Hauts Cris (miniature)
2005
I am the bloody field where the hostile fury / vomits the red murder and the scytic horror / that plunders the blood, the wealth of my heart.
Agrippa d’Aubigné – The Spring
He is alone, in a space too small for him, and each of his movements resonates in an extraordinary fashion, as if each displacement, however small, was weighted down with an enormous tension. Around him, the convivial space of a dining room seems to be crushed by his presence and ready to shatter. Between this space and the public, a tree trunk is lying on the floor and serves as a screen on which is projected a poem by Agrippa d’Aubigné. Hit by the dancer, the tree trunk turns out to be a wooden drum. Perhaps it is about finding physical musicality to the poem, a sort of polyphonic counterpoint – body, voice, noises – to these alexandrines loaded with horror and revolt. Perhaps it is also about finding a space, like one of these "miniatures" of medieval times painted on a piece of wood which frees the subconscious from its traumas and helps it transform its complaint.

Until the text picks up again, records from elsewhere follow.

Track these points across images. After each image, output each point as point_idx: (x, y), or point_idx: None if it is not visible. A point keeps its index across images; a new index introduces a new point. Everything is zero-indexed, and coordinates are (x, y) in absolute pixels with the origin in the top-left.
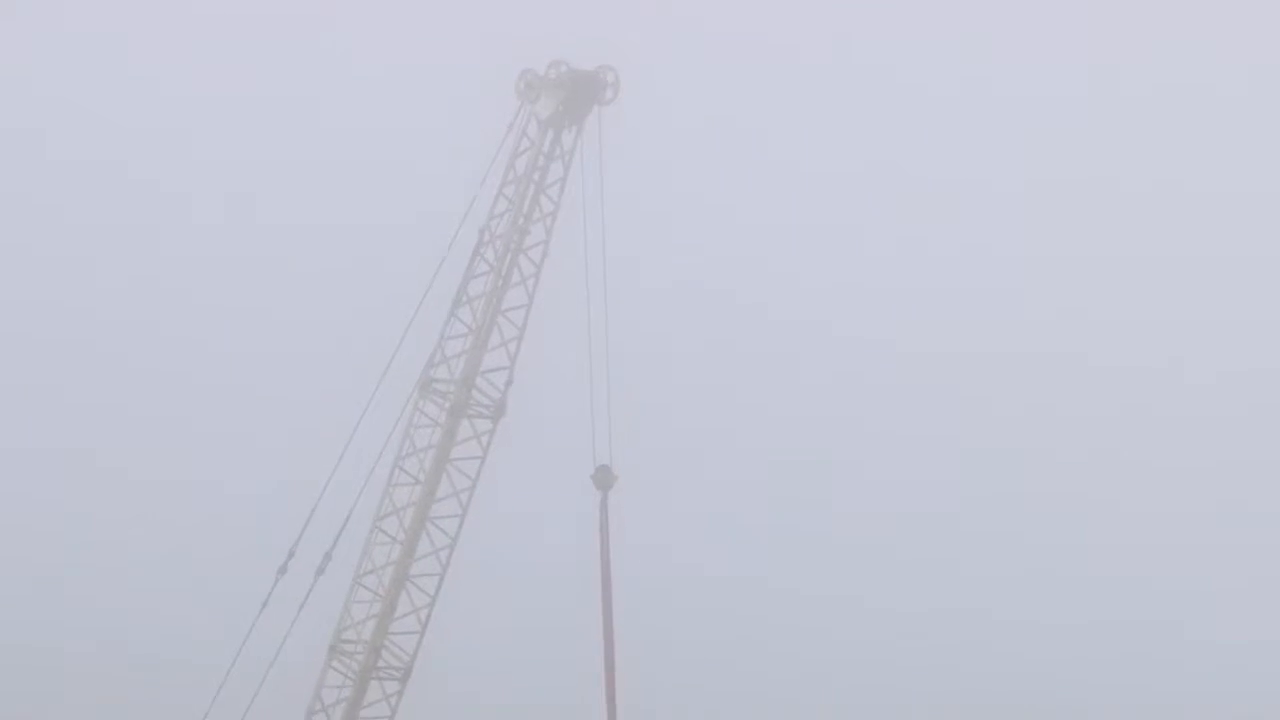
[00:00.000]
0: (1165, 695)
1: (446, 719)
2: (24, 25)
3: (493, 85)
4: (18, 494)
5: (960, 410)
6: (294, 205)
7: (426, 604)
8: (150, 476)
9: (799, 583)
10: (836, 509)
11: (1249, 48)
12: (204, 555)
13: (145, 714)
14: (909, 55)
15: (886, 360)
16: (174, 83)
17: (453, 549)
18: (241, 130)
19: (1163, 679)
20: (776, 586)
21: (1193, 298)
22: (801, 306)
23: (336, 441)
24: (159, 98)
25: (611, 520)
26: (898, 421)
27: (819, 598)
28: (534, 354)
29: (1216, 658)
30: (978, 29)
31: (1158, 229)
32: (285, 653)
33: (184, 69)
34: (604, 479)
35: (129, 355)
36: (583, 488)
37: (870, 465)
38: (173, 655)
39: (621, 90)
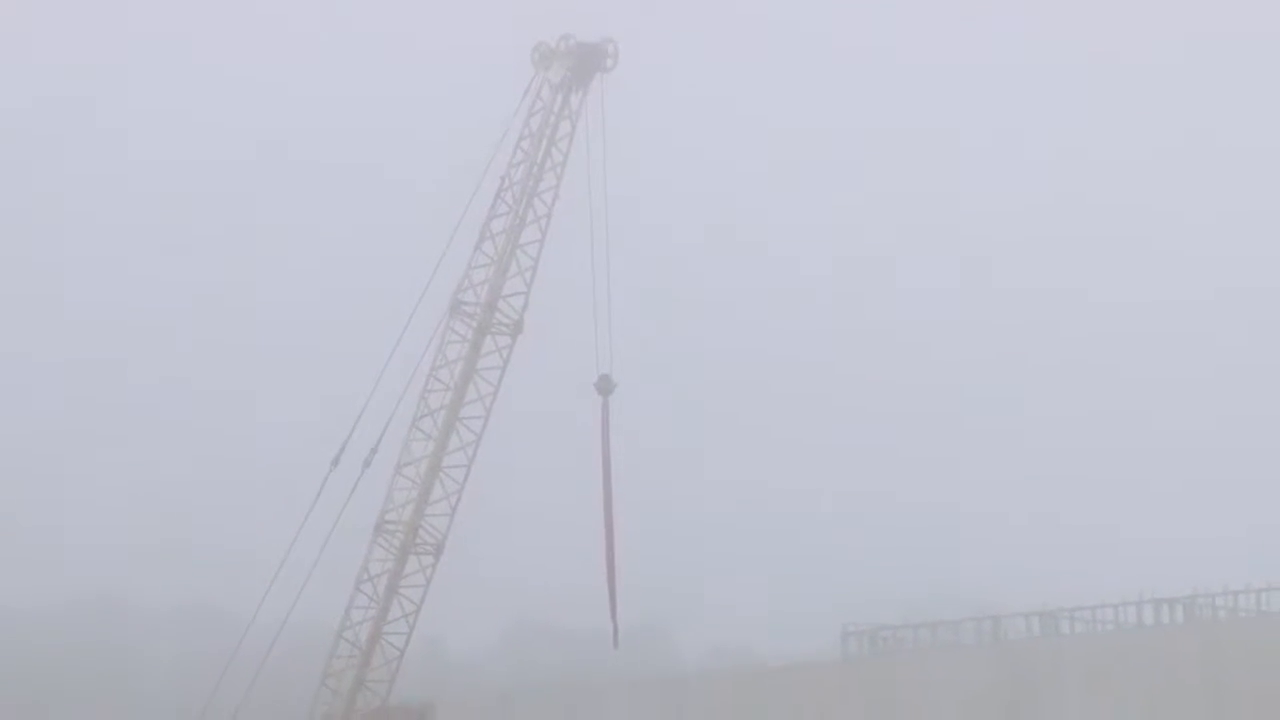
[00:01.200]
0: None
1: (471, 589)
2: None
3: (509, 57)
4: (100, 401)
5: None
6: (344, 160)
7: (456, 490)
8: (222, 388)
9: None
10: (828, 413)
11: None
12: (270, 454)
13: (221, 592)
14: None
15: (878, 288)
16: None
17: (478, 445)
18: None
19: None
20: (772, 486)
21: None
22: (787, 239)
23: (380, 356)
24: None
25: (611, 421)
26: (890, 333)
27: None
28: (546, 281)
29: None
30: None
31: None
32: (337, 533)
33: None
34: (605, 386)
35: (203, 282)
36: (587, 393)
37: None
38: (239, 542)
39: (620, 59)
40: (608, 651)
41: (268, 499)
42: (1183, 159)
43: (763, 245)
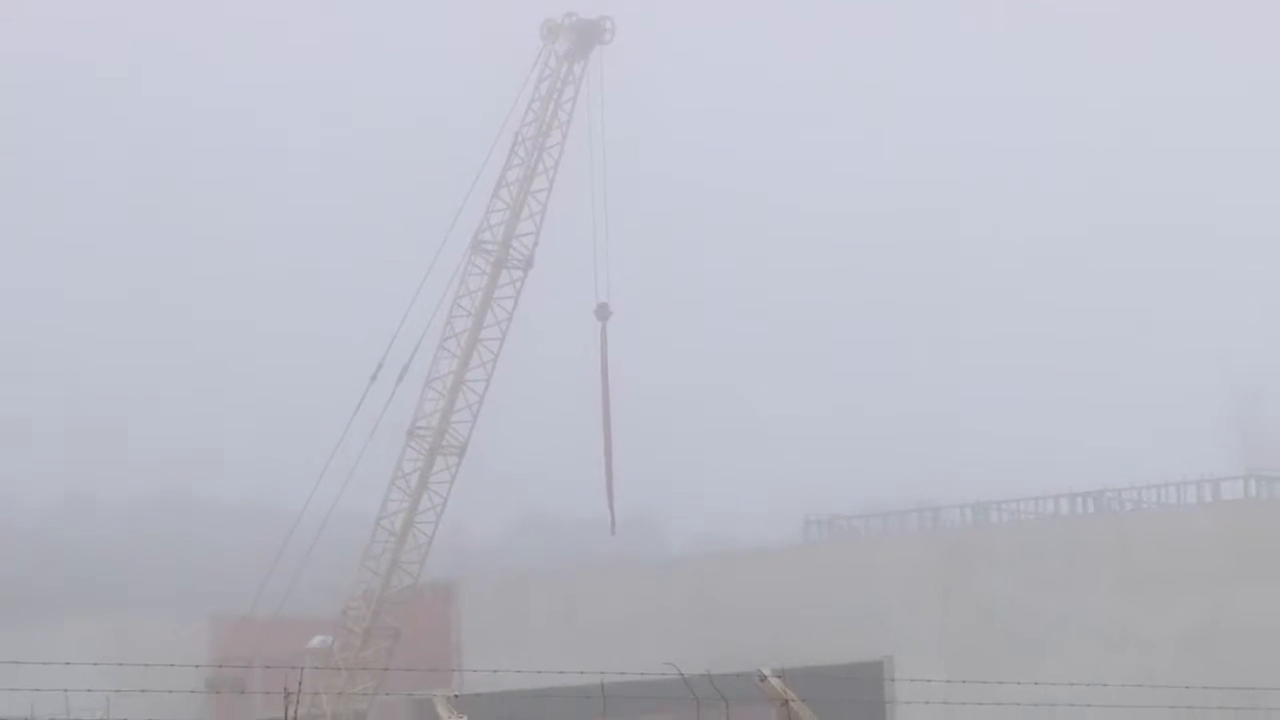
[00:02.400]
0: None
1: (490, 484)
2: None
3: (523, 32)
4: (171, 325)
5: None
6: (378, 123)
7: (477, 401)
8: (277, 312)
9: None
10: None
11: None
12: (320, 370)
13: (276, 489)
14: None
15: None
16: None
17: (495, 362)
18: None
19: None
20: (750, 397)
21: None
22: (771, 183)
23: (412, 288)
24: None
25: (609, 344)
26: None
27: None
28: (554, 222)
29: None
30: None
31: None
32: (375, 438)
33: None
34: (603, 312)
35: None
36: (588, 319)
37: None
38: (292, 445)
39: (616, 34)
40: (606, 538)
41: (316, 409)
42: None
43: (762, 194)
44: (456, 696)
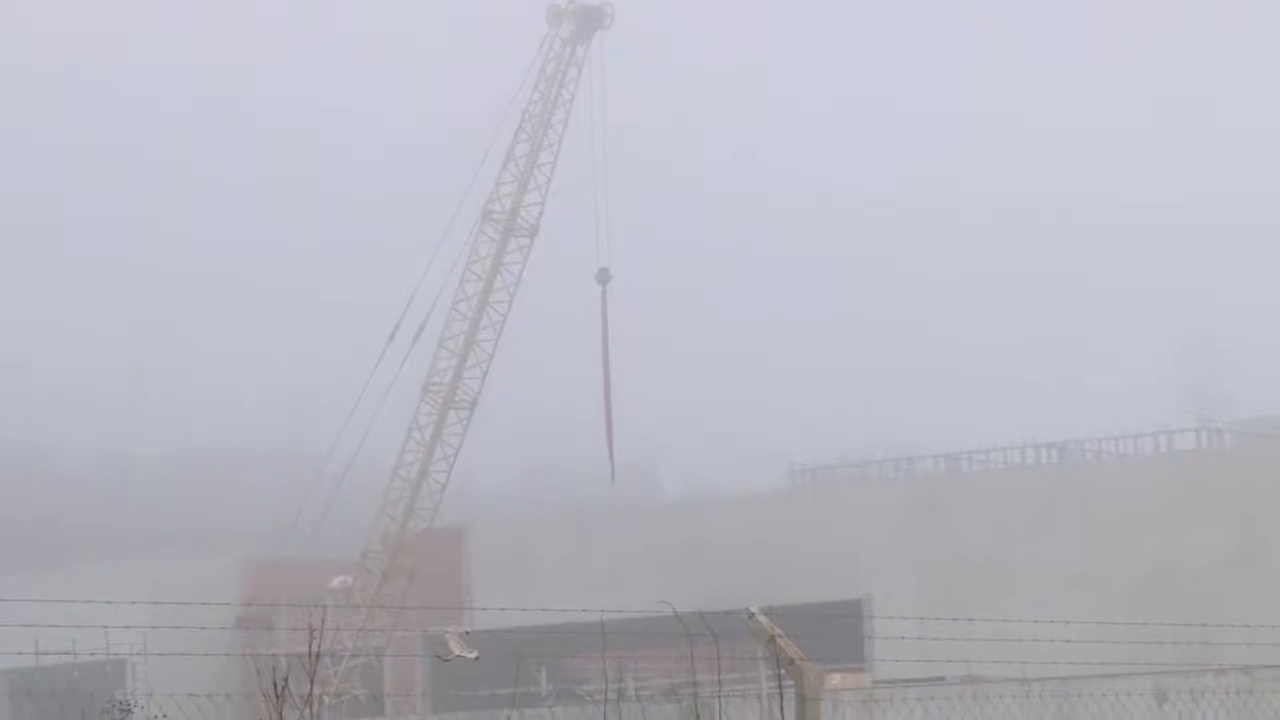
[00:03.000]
0: None
1: (498, 435)
2: None
3: (530, 17)
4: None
5: None
6: (397, 100)
7: (486, 359)
8: (308, 293)
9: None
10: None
11: None
12: (343, 329)
13: (303, 439)
14: None
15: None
16: None
17: (503, 323)
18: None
19: None
20: (739, 354)
21: None
22: (764, 145)
23: (427, 253)
24: None
25: (609, 306)
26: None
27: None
28: (559, 193)
29: None
30: None
31: None
32: (393, 393)
33: None
34: (603, 277)
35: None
36: (590, 283)
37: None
38: (320, 397)
39: (616, 19)
40: (606, 486)
41: (340, 366)
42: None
43: (757, 162)
44: (468, 632)
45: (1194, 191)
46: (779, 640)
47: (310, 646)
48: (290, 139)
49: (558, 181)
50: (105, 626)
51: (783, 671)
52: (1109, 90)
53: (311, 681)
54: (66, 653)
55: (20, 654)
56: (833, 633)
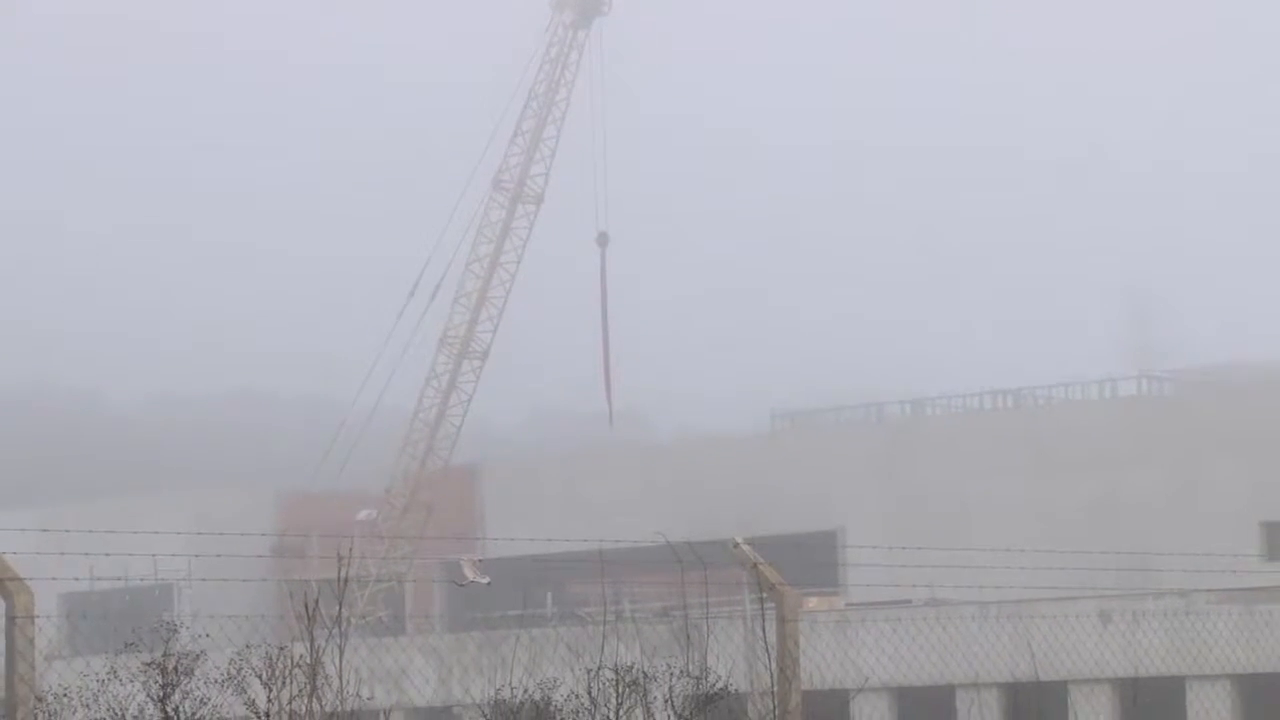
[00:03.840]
0: None
1: (508, 382)
2: None
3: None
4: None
5: None
6: (411, 78)
7: (497, 314)
8: (335, 255)
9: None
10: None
11: None
12: (365, 285)
13: (331, 385)
14: None
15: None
16: None
17: (512, 281)
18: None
19: None
20: (723, 307)
21: None
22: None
23: (443, 219)
24: None
25: (608, 270)
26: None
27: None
28: (563, 164)
29: None
30: None
31: None
32: (413, 344)
33: None
34: (603, 240)
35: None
36: (591, 246)
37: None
38: (347, 348)
39: (614, 6)
40: (605, 428)
41: (365, 320)
42: None
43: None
44: (481, 560)
45: (1161, 159)
46: (761, 567)
47: (338, 573)
48: (320, 120)
49: (561, 154)
50: (154, 555)
51: (764, 595)
52: (1051, 44)
53: (339, 604)
54: (119, 578)
55: (77, 580)
56: (809, 561)
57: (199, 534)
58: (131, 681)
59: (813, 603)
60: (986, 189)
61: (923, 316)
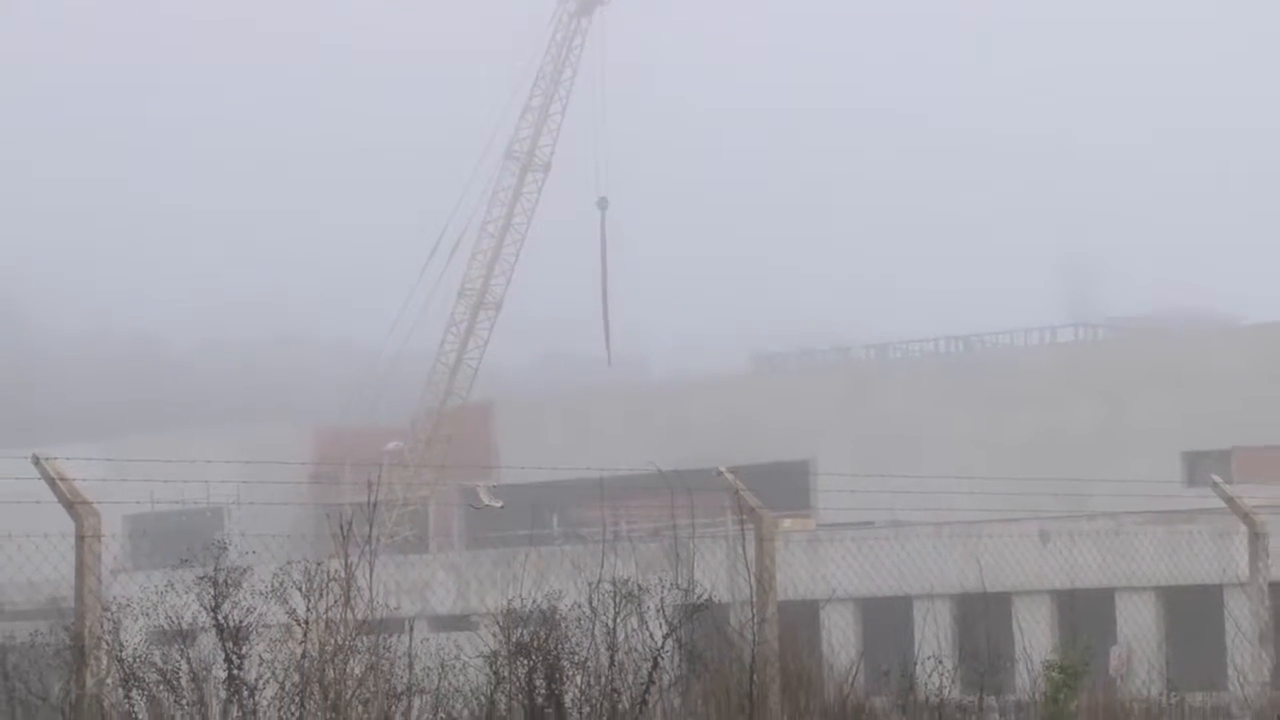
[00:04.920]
0: None
1: (519, 327)
2: None
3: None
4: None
5: None
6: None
7: (509, 269)
8: (353, 220)
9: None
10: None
11: None
12: (393, 242)
13: (360, 337)
14: None
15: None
16: None
17: (523, 240)
18: None
19: None
20: (709, 255)
21: None
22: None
23: (461, 184)
24: None
25: (607, 230)
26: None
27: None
28: (567, 137)
29: None
30: None
31: None
32: (434, 297)
33: None
34: (603, 204)
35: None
36: (592, 209)
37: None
38: (375, 298)
39: None
40: (605, 370)
41: (393, 272)
42: None
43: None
44: (495, 486)
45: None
46: (742, 493)
47: (369, 497)
48: (350, 102)
49: (566, 127)
50: (206, 481)
51: (744, 518)
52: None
53: (370, 525)
54: (175, 502)
55: (138, 503)
56: (784, 487)
57: (246, 463)
58: (187, 593)
59: (787, 524)
60: (951, 161)
61: (889, 272)
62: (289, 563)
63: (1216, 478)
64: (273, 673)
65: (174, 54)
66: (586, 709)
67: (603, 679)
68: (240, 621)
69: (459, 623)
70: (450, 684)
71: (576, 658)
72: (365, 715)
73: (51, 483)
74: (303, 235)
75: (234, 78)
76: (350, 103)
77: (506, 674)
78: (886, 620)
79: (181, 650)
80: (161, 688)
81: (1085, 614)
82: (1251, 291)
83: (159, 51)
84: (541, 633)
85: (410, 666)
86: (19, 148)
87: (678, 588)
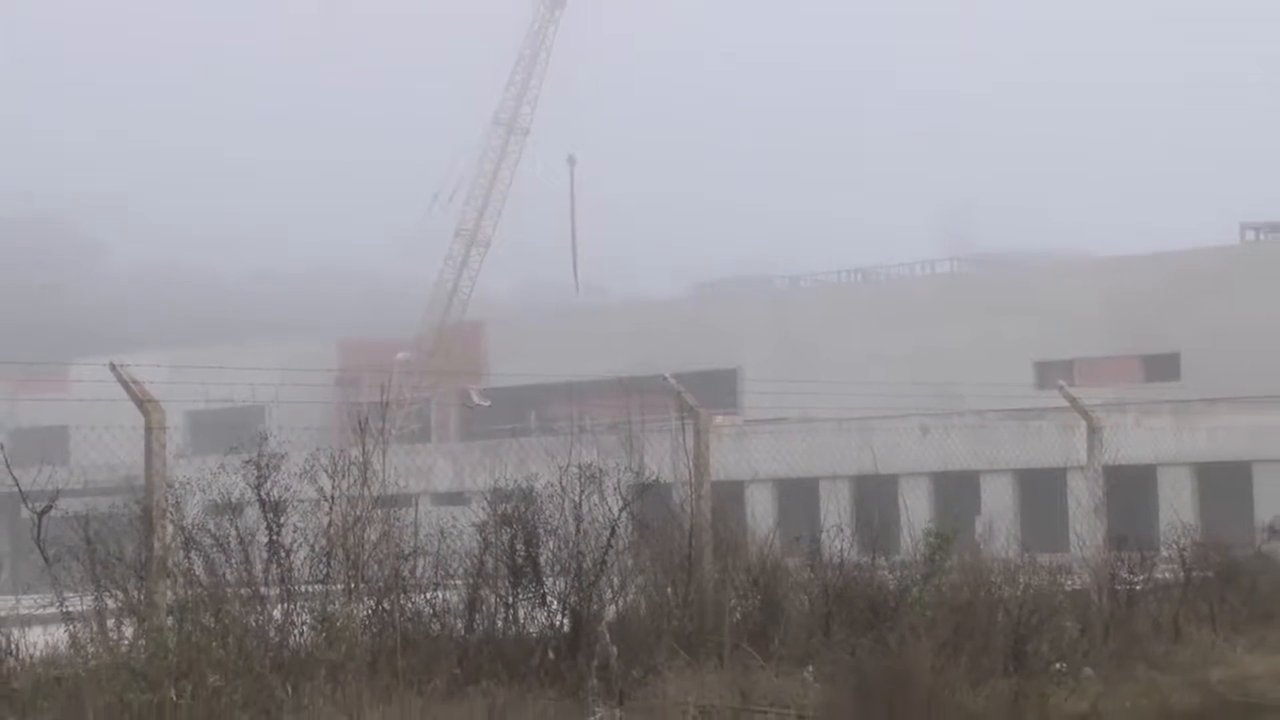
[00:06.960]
0: None
1: (505, 261)
2: None
3: None
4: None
5: None
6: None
7: (497, 213)
8: (375, 170)
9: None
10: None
11: None
12: (400, 191)
13: (374, 268)
14: None
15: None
16: None
17: (508, 190)
18: None
19: None
20: (662, 191)
21: None
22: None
23: (457, 144)
24: None
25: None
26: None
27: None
28: (544, 106)
29: None
30: None
31: None
32: (433, 237)
33: None
34: (571, 161)
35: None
36: (564, 163)
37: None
38: (385, 242)
39: None
40: (574, 295)
41: (402, 215)
42: None
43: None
44: (484, 389)
45: (1000, 80)
46: (683, 395)
47: (382, 397)
48: (364, 80)
49: (543, 98)
50: (251, 384)
51: (685, 415)
52: None
53: (383, 420)
54: (226, 400)
55: (194, 401)
56: (717, 390)
57: (284, 369)
58: (235, 474)
59: (719, 420)
60: (865, 116)
61: (801, 208)
62: (318, 450)
63: (1062, 383)
64: (305, 538)
65: (236, 30)
66: (557, 567)
67: (570, 543)
68: (279, 497)
69: (455, 499)
70: (448, 547)
71: (549, 526)
72: (379, 572)
73: (125, 385)
74: (333, 186)
75: (259, 50)
76: (365, 83)
77: (493, 539)
78: (798, 497)
79: (231, 520)
80: (215, 550)
81: (956, 491)
82: (1099, 226)
83: (224, 29)
84: (521, 507)
85: (416, 533)
86: (121, 116)
87: (631, 471)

Hauts Cris (miniature) works on different scales of the representation of Space and Sound to reveal an interior state linked to the scream. The body constitutes the principal vector, the catalyst of Space and Sound: the space with its exaggerated perspectives offers him precise visibility and reveals certain zones of tension. The Sound, and particularly vocal sound, compels him to find his lines of force in order to impose his course. This double combination, body-space and body-sound, is the basis of Hauts Cris (miniature), and finds its singularity in its permanent interaction.
All around the head
Open the mouth to expel the air reserve from the lungs.
Open the mouth to start inhaling the air that’s around the head.
Finish through the nose to fill the lungs completely, thinking clearly about relaxing the diaphragm, expanding the ribs and not blocking the throat.
Once the air that surrounded the head fills the lungs, and before beginning the expelling remain vigilant so that everything stays fluid.
Now concentrate all of the energy into one single goal: breathe out all of the air that was around the head a few seconds ago as far away as possible, so that you won’t breathe it in again.